All of the data below should be written out again exactly.

## [DATA]
********************

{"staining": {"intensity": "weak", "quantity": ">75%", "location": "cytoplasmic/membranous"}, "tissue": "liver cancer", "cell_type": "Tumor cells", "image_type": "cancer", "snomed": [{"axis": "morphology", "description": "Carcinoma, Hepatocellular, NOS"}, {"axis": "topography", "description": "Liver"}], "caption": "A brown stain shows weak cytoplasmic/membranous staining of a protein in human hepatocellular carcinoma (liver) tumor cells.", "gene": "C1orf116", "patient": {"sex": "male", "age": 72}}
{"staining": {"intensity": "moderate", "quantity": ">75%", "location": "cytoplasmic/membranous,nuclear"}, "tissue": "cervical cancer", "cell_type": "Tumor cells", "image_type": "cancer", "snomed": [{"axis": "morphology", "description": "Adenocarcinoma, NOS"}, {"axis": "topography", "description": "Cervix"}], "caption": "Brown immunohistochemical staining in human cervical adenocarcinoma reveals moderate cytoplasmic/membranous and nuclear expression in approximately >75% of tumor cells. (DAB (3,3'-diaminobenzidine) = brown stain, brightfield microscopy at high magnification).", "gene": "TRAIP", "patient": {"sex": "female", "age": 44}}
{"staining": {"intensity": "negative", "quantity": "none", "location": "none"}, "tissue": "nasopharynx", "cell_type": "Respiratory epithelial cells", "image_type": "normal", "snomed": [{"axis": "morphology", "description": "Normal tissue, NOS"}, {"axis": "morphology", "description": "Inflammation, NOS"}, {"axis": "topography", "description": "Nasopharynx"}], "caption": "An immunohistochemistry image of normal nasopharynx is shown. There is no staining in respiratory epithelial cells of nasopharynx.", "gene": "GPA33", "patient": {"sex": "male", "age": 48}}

********************

## [ANSWER FOR THE TASK]
{"staining": {"intensity": "weak", "quantity": ">75%", "location": "cytoplasmic/membranous"}, "tissue": "liver cancer", "cell_type": "Tumor cells", "image_type": "cancer", "snomed": [{"axis": "morphology", "description": "Carcinoma, Hepatocellular, NOS"}, {"axis": "topography", "description": "Liver"}], "caption": "A brown stain shows weak cytoplasmic/membranous staining of a protein in human hepatocellular carcinoma (liver) tumor cells.", "gene": "C1orf116", "patient": {"sex": "male", "age": 72}}
{"staining": {"intensity": "moderate", "quantity": ">75%", "location": "cytoplasmic/membranous,nuclear"}, "tissue": "cervical cancer", "cell_type": "Tumor cells", "image_type": "cancer", "snomed": [{"axis": "morphology", "description": "Adenocarcinoma, NOS"}, {"axis": "topography", "description": "Cervix"}], "caption": "Brown immunohistochemical staining in human cervical adenocarcinoma reveals moderate cytoplasmic/membranous and nuclear expression in approximately >75% of tumor cells. (DAB (3,3'-diaminobenzidine) = brown stain, brightfield microscopy at high magnification).", "gene": "TRAIP", "patient": {"sex": "female", "age": 44}}
{"staining": {"intensity": "negative", "quantity": "none", "location": "none"}, "tissue": "nasopharynx", "cell_type": "Respiratory epithelial cells", "image_type": "normal", "snomed": [{"axis": "morphology", "description": "Normal tissue, NOS"}, {"axis": "morphology", "description": "Inflammation, NOS"}, {"axis": "topography", "description": "Nasopharynx"}], "caption": "An immunohistochemistry image of normal nasopharynx is shown. There is no staining in respiratory epithelial cells of nasopharynx.", "gene": "GPA33", "patient": {"sex": "male", "age": 48}}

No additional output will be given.